6. Eureka2 documentation

A collection of Topics about working with the Eureka2 HPC Cluster.

The Eureka HPC service consists of our main, shared, HPC clusters. This means that they are open for use to anyone at the University, whereas other clusters at Surrey are owned by and reserved for the private use of certain research groups at the University.

If you would like to request access to the eureka clusters please see Requesting access to HPC

If you are looking to purchase some HPC compute resources for your research we would always encourage you to invest in Eureka, see Purchasing HPC servers for more information.

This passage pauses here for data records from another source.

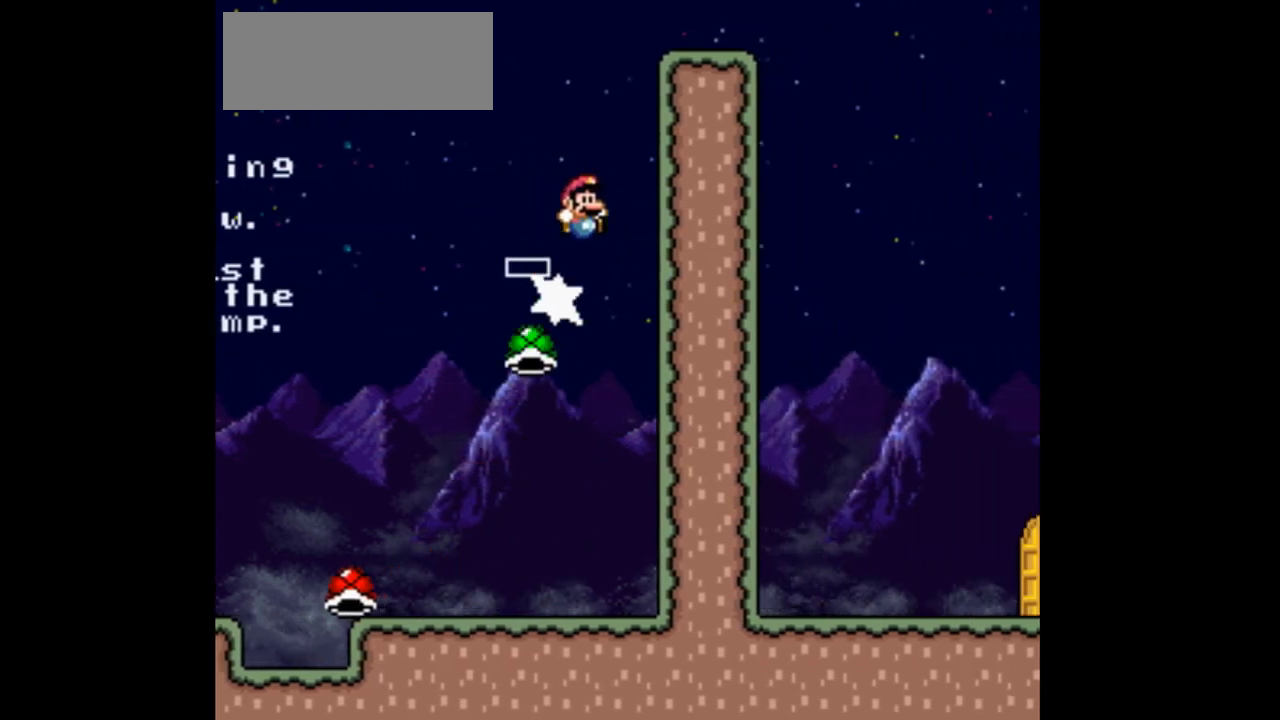
{"buttons": ["Y"], "events": [[333, "DPAD_RIGHT", "up"], [467, "B", "up"]]}
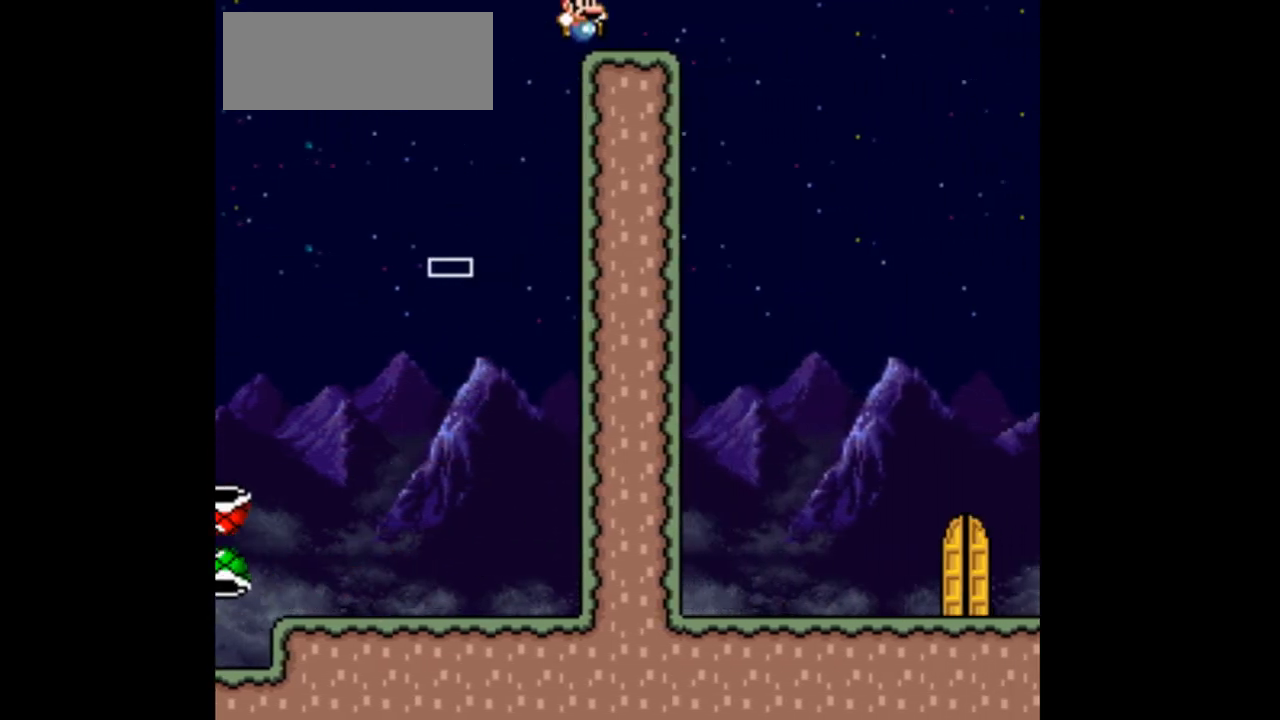
{"buttons": ["Y"], "events": [[67, "DPAD_RIGHT", "down"], [133, "DPAD_RIGHT", "up"], [367, "DPAD_RIGHT", "down"], [500, "DPAD_RIGHT", "up"]]}
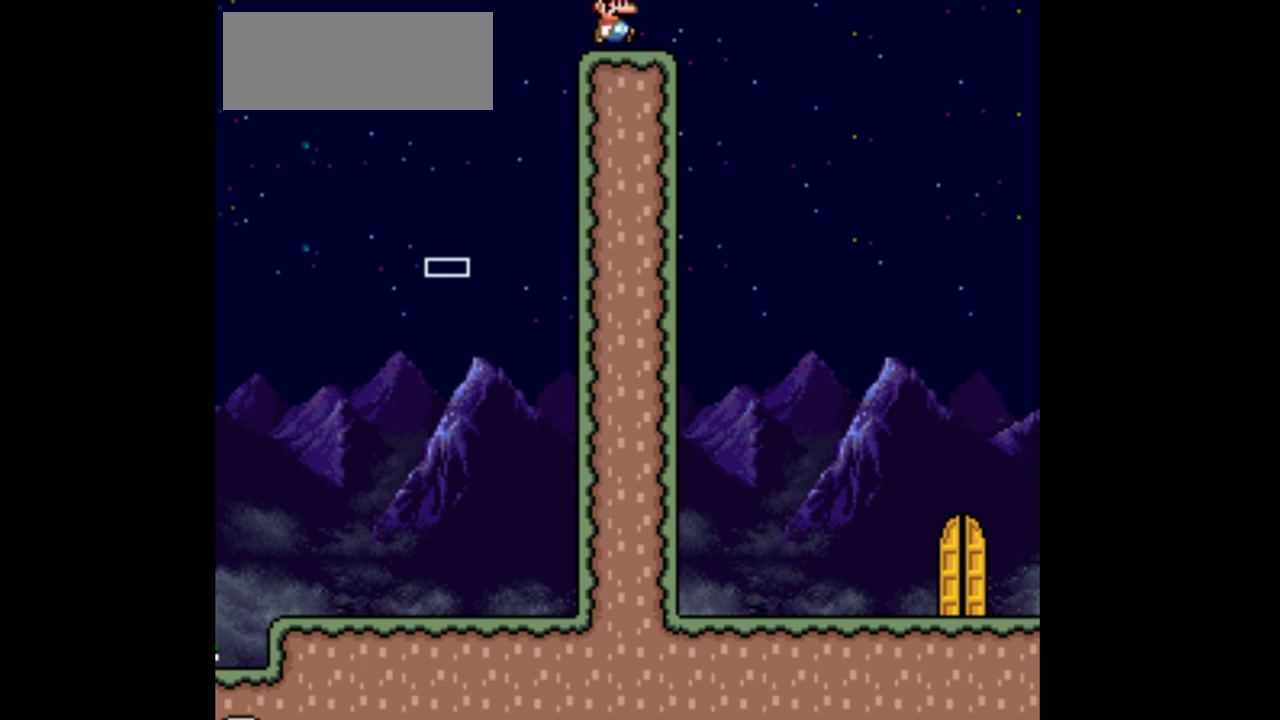
{"buttons": ["Y"], "events": [[367, "DPAD_DOWN", "down"], [500, "DPAD_DOWN", "up"]]}
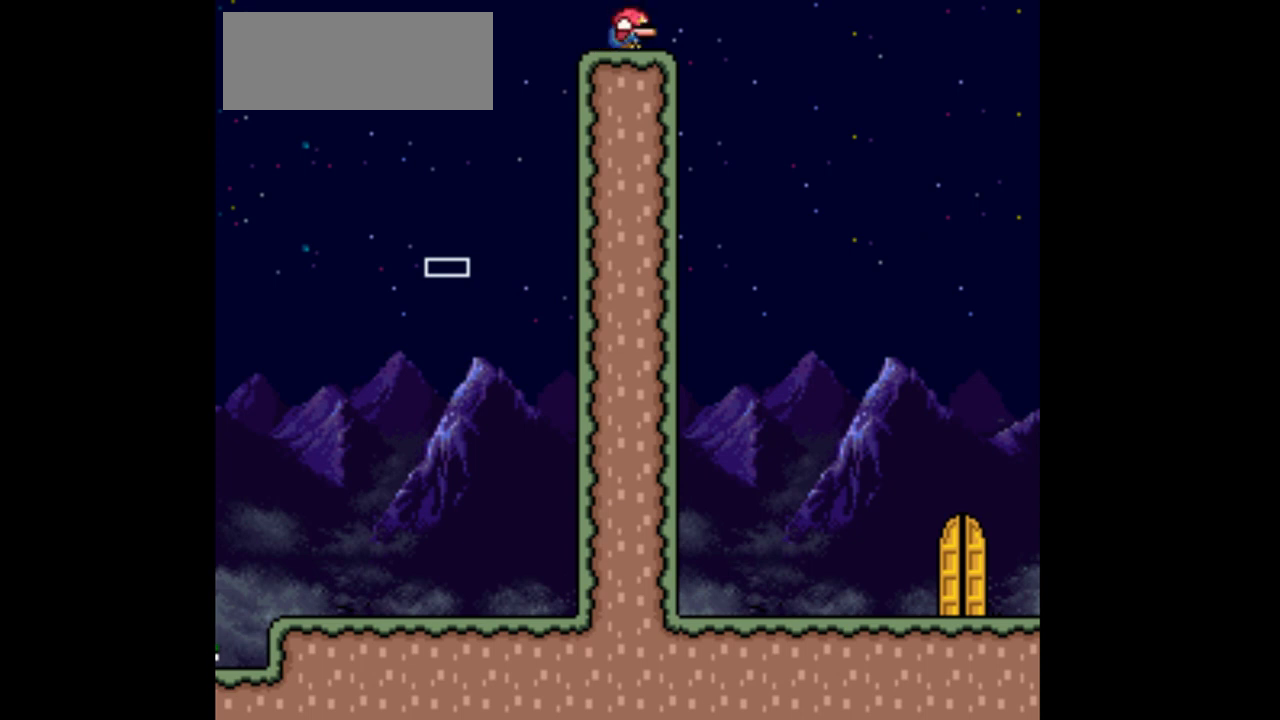
{"buttons": ["Y", "DPAD_UP"], "events": [[100, "DPAD_DOWN", "down"], [167, "DPAD_DOWN", "up"], [300, "DPAD_DOWN", "down"], [400, "DPAD_DOWN", "up"], [500, "DPAD_UP", "down"]]}
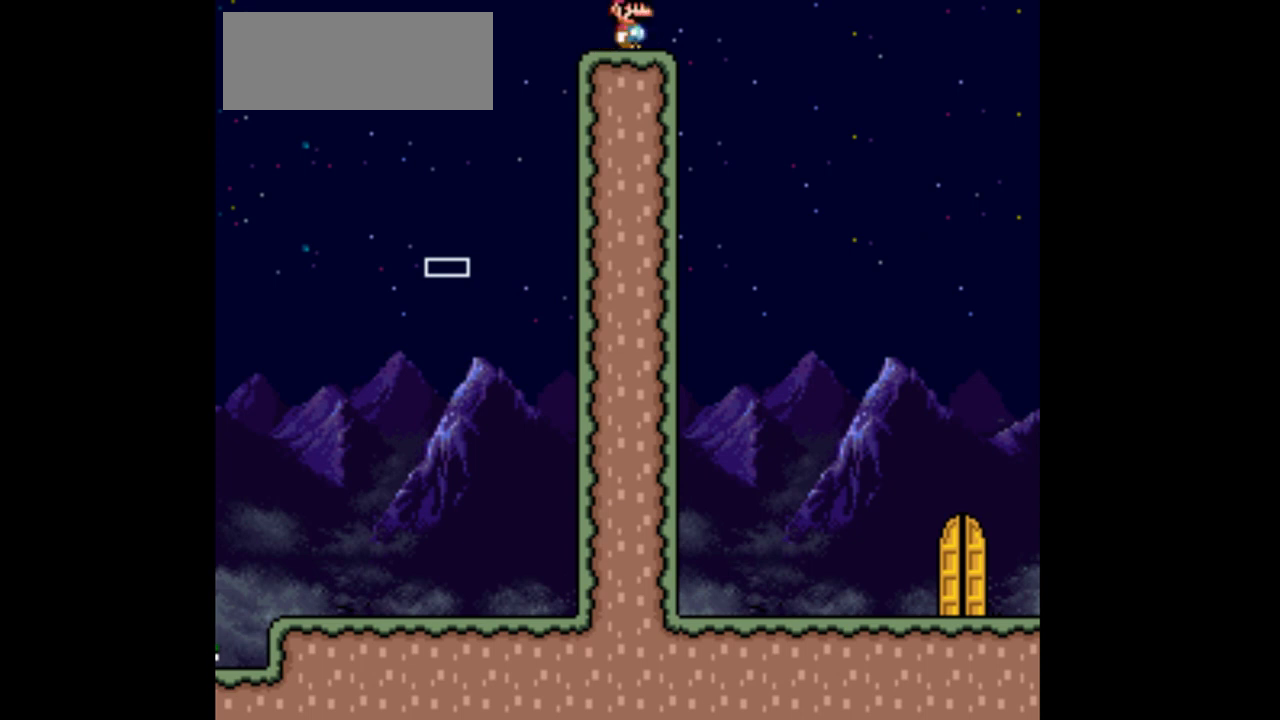
{"buttons": ["Y"], "events": [[100, "B", "down"], [167, "DPAD_UP", "up"], [267, "B", "up"], [267, "DPAD_UP", "down"], [433, "DPAD_UP", "up"]]}
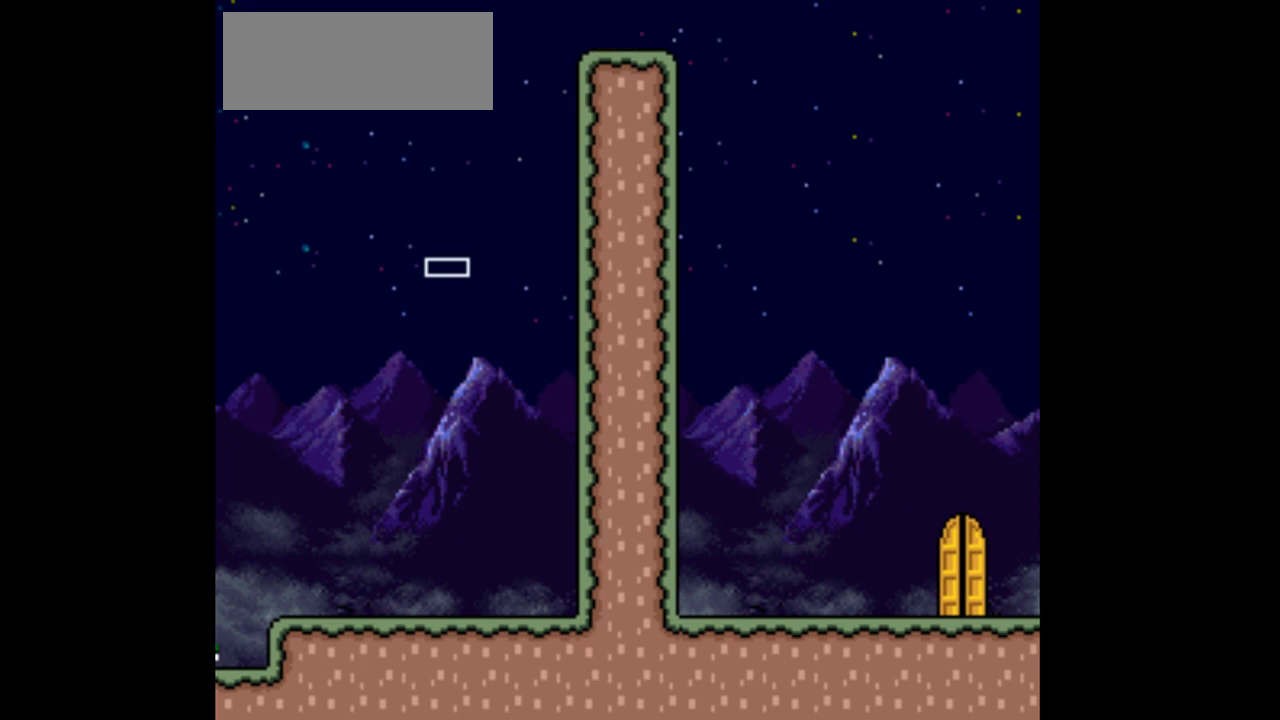
{"buttons": ["Y", "DPAD_DOWN"], "events": [[400, "DPAD_DOWN", "down"]]}
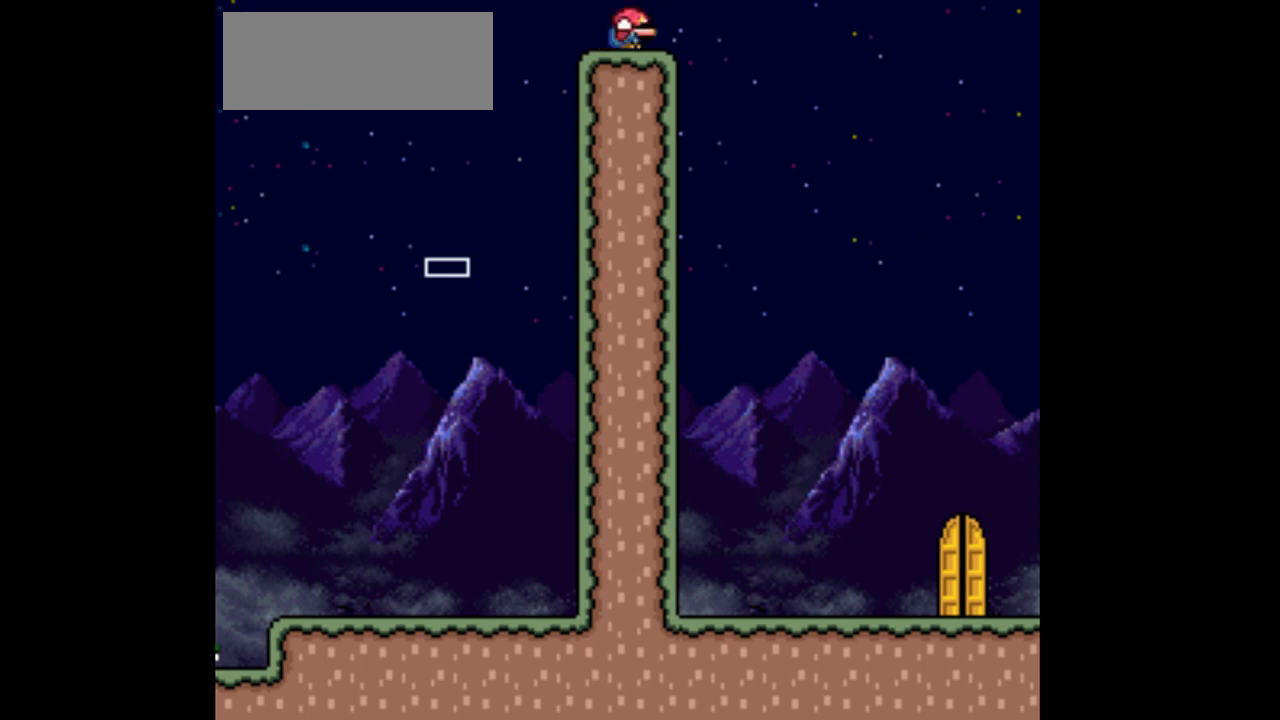
{"buttons": ["Y", "DPAD_LEFT"], "events": [[33, "DPAD_DOWN", "up"], [133, "DPAD_DOWN", "down"], [200, "DPAD_DOWN", "up"], [300, "DPAD_DOWN", "down"], [367, "DPAD_DOWN", "up"], [500, "DPAD_LEFT", "down"]]}
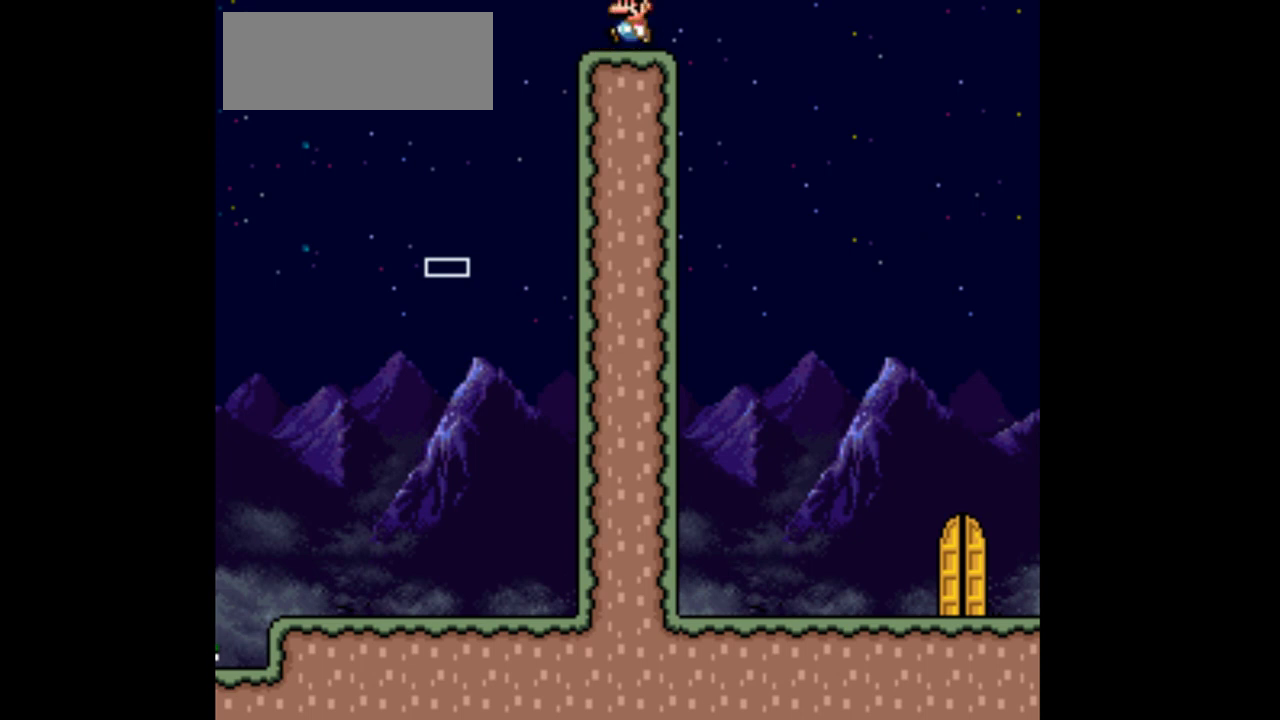
{"buttons": ["Y"], "events": [[133, "DPAD_LEFT", "up"], [367, "DPAD_DOWN", "down"], [467, "DPAD_DOWN", "up"]]}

6.1. Eureka2 cluster overview

Eureka2 is our most modern shared HPC cluster. Its open to use for anyone at the University of Surrey.

Eureka2 is currently a homogenous cluster however this is likely not going to remain the case as we add new nodes and partitions in the future.

6.1.1. Cluster specification

Eureka2 cluster specification

OS

Rocky Linux 8

Fabric

Mellanox Infiniband EDR 100Gb/s

Parallel storage

BeeGFS 70TB

Standard Storage

NFS 30GB (Personal Quota)

Scheduler/Queue

Slurm

Open OnDemand

https://eureka2-ondemand.surrey.ac.uk

Login Node

eureka2.surrey.ac.uk

32 x CPU node

2x AMD EPYC 7452 @ 3.3 GHz

512GB RAM

4 x High memory node

2x AMD EPYC 7452 @ 3.3 GHz

2TB RAM

2 x GPU node

2x AMD EPYC 7513 @ 3.7 GHz

512GB RAM

3x A100 80GB

Total CPU Cores

2400+

Total Memory

25TB

6.1.2. Software

The Eureka clusters host a wide variety of software and development tools relevant to Science, Engineering and Statistical computing workloads. Compilers such GCC and Intel, scripting languages such as Julia, R and Python as well as a wide range of standard software such as matlab, mathematica, lammps, castep and gromacs plus many more…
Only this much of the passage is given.